__Exercise__: Reproduce the material below in full, renaming every "common name" to "vernacular name" and leaving everything else unchanged.

__Excerpted data__:
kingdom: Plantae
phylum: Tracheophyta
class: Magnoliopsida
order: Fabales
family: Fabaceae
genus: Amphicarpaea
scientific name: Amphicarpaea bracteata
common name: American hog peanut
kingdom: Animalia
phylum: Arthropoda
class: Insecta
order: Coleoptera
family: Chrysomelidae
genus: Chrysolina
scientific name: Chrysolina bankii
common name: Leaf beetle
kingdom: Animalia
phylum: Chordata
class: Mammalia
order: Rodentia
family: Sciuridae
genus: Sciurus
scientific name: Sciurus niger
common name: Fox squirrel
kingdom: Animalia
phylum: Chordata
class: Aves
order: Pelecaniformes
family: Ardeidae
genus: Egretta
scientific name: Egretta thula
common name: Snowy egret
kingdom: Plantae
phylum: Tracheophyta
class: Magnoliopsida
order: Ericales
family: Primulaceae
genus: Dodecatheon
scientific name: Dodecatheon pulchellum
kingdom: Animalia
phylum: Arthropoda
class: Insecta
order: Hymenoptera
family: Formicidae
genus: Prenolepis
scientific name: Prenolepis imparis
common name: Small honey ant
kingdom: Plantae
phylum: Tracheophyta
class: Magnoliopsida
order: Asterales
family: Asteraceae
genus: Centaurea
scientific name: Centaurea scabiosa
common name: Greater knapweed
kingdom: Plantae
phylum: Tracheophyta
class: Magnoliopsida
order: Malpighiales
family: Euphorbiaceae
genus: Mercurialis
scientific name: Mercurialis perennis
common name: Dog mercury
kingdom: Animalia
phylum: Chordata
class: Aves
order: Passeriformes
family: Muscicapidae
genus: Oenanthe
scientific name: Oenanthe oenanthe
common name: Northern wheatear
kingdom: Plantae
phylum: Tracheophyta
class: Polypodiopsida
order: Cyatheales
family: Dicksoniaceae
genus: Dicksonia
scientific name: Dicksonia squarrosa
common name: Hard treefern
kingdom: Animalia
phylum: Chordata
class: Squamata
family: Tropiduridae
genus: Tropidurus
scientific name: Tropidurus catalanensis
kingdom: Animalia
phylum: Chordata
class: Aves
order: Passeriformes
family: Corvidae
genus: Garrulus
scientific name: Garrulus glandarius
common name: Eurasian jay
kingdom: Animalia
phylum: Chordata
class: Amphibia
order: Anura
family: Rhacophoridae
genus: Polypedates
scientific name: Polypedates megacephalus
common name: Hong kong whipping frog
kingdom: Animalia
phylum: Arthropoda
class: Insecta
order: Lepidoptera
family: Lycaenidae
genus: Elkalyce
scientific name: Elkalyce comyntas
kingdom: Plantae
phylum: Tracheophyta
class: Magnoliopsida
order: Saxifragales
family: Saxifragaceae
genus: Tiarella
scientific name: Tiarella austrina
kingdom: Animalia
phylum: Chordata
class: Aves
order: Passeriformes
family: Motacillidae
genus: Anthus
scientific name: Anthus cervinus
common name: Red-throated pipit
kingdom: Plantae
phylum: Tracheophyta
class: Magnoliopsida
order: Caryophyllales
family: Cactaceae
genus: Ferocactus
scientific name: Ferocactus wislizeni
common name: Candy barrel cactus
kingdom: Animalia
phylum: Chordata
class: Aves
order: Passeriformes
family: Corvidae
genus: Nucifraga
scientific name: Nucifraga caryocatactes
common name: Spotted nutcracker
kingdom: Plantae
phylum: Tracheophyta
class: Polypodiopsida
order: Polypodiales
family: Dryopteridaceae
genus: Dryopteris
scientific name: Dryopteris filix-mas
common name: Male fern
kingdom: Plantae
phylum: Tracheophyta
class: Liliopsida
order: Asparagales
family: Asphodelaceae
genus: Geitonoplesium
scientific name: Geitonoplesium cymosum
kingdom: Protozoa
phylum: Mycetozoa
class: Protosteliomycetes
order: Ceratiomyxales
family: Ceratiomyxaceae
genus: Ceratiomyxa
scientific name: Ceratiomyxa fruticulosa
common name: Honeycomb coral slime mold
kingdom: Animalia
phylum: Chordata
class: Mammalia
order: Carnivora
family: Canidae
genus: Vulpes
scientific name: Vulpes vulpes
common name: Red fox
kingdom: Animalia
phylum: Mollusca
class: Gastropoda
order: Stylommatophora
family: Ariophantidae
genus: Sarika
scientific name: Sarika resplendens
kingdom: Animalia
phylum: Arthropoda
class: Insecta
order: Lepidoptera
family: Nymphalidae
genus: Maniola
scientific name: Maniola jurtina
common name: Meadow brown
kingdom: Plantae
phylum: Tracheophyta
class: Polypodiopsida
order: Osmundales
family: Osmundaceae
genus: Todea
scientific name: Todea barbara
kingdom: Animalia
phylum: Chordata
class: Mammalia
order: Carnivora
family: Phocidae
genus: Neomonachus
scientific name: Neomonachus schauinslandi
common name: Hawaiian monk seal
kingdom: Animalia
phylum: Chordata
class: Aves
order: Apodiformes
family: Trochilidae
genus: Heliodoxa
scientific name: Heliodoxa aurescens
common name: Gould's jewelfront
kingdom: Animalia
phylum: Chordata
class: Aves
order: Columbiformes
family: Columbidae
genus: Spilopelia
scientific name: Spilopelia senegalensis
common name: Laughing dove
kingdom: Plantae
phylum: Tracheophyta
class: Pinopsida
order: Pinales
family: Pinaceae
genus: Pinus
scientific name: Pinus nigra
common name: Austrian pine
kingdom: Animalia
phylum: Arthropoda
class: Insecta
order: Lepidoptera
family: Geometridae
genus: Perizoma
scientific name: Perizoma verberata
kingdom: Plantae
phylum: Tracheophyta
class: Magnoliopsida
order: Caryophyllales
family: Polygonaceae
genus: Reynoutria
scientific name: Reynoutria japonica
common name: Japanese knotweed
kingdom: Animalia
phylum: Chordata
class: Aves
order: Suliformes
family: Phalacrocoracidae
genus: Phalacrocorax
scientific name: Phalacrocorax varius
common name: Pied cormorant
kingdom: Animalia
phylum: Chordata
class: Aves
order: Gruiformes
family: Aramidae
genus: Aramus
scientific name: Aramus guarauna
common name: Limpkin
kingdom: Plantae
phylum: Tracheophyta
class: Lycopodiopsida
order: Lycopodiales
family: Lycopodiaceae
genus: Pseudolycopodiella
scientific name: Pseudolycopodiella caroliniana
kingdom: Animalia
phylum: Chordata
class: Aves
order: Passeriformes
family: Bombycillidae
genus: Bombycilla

__Written response__:
kingdom: Plantae
phylum: Tracheophyta
class: Magnoliopsida
order: Fabales
family: Fabaceae
genus: Amphicarpaea
scientific name: Amphicarpaea bracteata
vernacular name: American hog peanut
kingdom: Animalia
phylum: Arthropoda
class: Insecta
order: Coleoptera
family: Chrysomelidae
genus: Chrysolina
scientific name: Chrysolina bankii
vernacular name: Leaf beetle
kingdom: Animalia
phylum: Chordata
class: Mammalia
order: Rodentia
family: Sciuridae
genus: Sciurus
scientific name: Sciurus niger
vernacular name: Fox squirrel
kingdom: Animalia
phylum: Chordata
class: Aves
order: Pelecaniformes
family: Ardeidae
genus: Egretta
scientific name: Egretta thula
vernacular name: Snowy egret
kingdom: Plantae
phylum: Tracheophyta
class: Magnoliopsida
order: Ericales
family: Primulaceae
genus: Dodecatheon
scientific name: Dodecatheon pulchellum
kingdom: Animalia
phylum: Arthropoda
class: Insecta
order: Hymenoptera
family: Formicidae
genus: Prenolepis
scientific name: Prenolepis imparis
vernacular name: Small honey ant
kingdom: Plantae
phylum: Tracheophyta
class: Magnoliopsida
order: Asterales
family: Asteraceae
genus: Centaurea
scientific name: Centaurea scabiosa
vernacular name: Greater knapweed
kingdom: Plantae
phylum: Tracheophyta
class: Magnoliopsida
order: Malpighiales
family: Euphorbiaceae
genus: Mercurialis
scientific name: Mercurialis perennis
vernacular name: Dog mercury
kingdom: Animalia
phylum: Chordata
class: Aves
order: Passeriformes
family: Muscicapidae
genus: Oenanthe
scientific name: Oenanthe oenanthe
vernacular name: Northern wheatear
kingdom: Plantae
phylum: Tracheophyta
class: Polypodiopsida
order: Cyatheales
family: Dicksoniaceae
genus: Dicksonia
scientific name: Dicksonia squarrosa
vernacular name: Hard treefern
kingdom: Animalia
phylum: Chordata
class: Squamata
family: Tropiduridae
genus: Tropidurus
scientific name: Tropidurus catalanensis
kingdom: Animalia
phylum: Chordata
class: Aves
order: Passeriformes
family: Corvidae
genus: Garrulus
scientific name: Garrulus glandarius
vernacular name: Eurasian jay
kingdom: Animalia
phylum: Chordata
class: Amphibia
order: Anura
family: Rhacophoridae
genus: Polypedates
scientific name: Polypedates megacephalus
vernacular name: Hong kong whipping frog
kingdom: Animalia
phylum: Arthropoda
class: Insecta
order: Lepidoptera
family: Lycaenidae
genus: Elkalyce
scientific name: Elkalyce comyntas
kingdom: Plantae
phylum: Tracheophyta
class: Magnoliopsida
order: Saxifragales
family: Saxifragaceae
genus: Tiarella
scientific name: Tiarella austrina
kingdom: Animalia
phylum: Chordata
class: Aves
order: Passeriformes
family: Motacillidae
genus: Anthus
scientific name: Anthus cervinus
vernacular name: Red-throated pipit
kingdom: Plantae
phylum: Tracheophyta
class: Magnoliopsida
order: Caryophyllales
family: Cactaceae
genus: Ferocactus
scientific name: Ferocactus wislizeni
vernacular name: Candy barrel cactus
kingdom: Animalia
phylum: Chordata
class: Aves
order: Passeriformes
family: Corvidae
genus: Nucifraga
scientific name: Nucifraga caryocatactes
vernacular name: Spotted nutcracker
kingdom: Plantae
phylum: Tracheophyta
class: Polypodiopsida
order: Polypodiales
family: Dryopteridaceae
genus: Dryopteris
scientific name: Dryopteris filix-mas
vernacular name: Male fern
kingdom: Plantae
phylum: Tracheophyta
class: Liliopsida
order: Asparagales
family: Asphodelaceae
genus: Geitonoplesium
scientific name: Geitonoplesium cymosum
kingdom: Protozoa
phylum: Mycetozoa
class: Protosteliomycetes
order: Ceratiomyxales
family: Ceratiomyxaceae
genus: Ceratiomyxa
scientific name: Ceratiomyxa fruticulosa
vernacular name: Honeycomb coral slime mold
kingdom: Animalia
phylum: Chordata
class: Mammalia
order: Carnivora
family: Canidae
genus: Vulpes
scientific name: Vulpes vulpes
vernacular name: Red fox
kingdom: Animalia
phylum: Mollusca
class: Gastropoda
order: Stylommatophora
family: Ariophantidae
genus: Sarika
scientific name: Sarika resplendens
kingdom: Animalia
phylum: Arthropoda
class: Insecta
order: Lepidoptera
family: Nymphalidae
genus: Maniola
scientific name: Maniola jurtina
vernacular name: Meadow brown
kingdom: Plantae
phylum: Tracheophyta
class: Polypodiopsida
order: Osmundales
family: Osmundaceae
genus: Todea
scientific name: Todea barbara
kingdom: Animalia
phylum: Chordata
class: Mammalia
order: Carnivora
family: Phocidae
genus: Neomonachus
scientific name: Neomonachus schauinslandi
vernacular name: Hawaiian monk seal
kingdom: Animalia
phylum: Chordata
class: Aves
order: Apodiformes
family: Trochilidae
genus: Heliodoxa
scientific name: Heliodoxa aurescens
vernacular name: Gould's jewelfront
kingdom: Animalia
phylum: Chordata
class: Aves
order: Columbiformes
family: Columbidae
genus: Spilopelia
scientific name: Spilopelia senegalensis
vernacular name: Laughing dove
kingdom: Plantae
phylum: Tracheophyta
class: Pinopsida
order: Pinales
family: Pinaceae
genus: Pinus
scientific name: Pinus nigra
vernacular name: Austrian pine
kingdom: Animalia
phylum: Arthropoda
class: Insecta
order: Lepidoptera
family: Geometridae
genus: Perizoma
scientific name: Perizoma verberata
kingdom: Plantae
phylum: Tracheophyta
class: Magnoliopsida
order: Caryophyllales
family: Polygonaceae
genus: Reynoutria
scientific name: Reynoutria japonica
vernacular name: Japanese knotweed
kingdom: Animalia
phylum: Chordata
class: Aves
order: Suliformes
family: Phalacrocoracidae
genus: Phalacrocorax
scientific name: Phalacrocorax varius
vernacular name: Pied cormorant
kingdom: Animalia
phylum: Chordata
class: Aves
order: Gruiformes
family: Aramidae
genus: Aramus
scientific name: Aramus guarauna
vernacular name: Limpkin
kingdom: Plantae
phylum: Tracheophyta
class: Lycopodiopsida
order: Lycopodiales
family: Lycopodiaceae
genus: Pseudolycopodiella
scientific name: Pseudolycopodiella caroliniana
kingdom: Animalia
phylum: Chordata
class: Aves
order: Passeriformes
family: Bombycillidae
genus: Bombycilla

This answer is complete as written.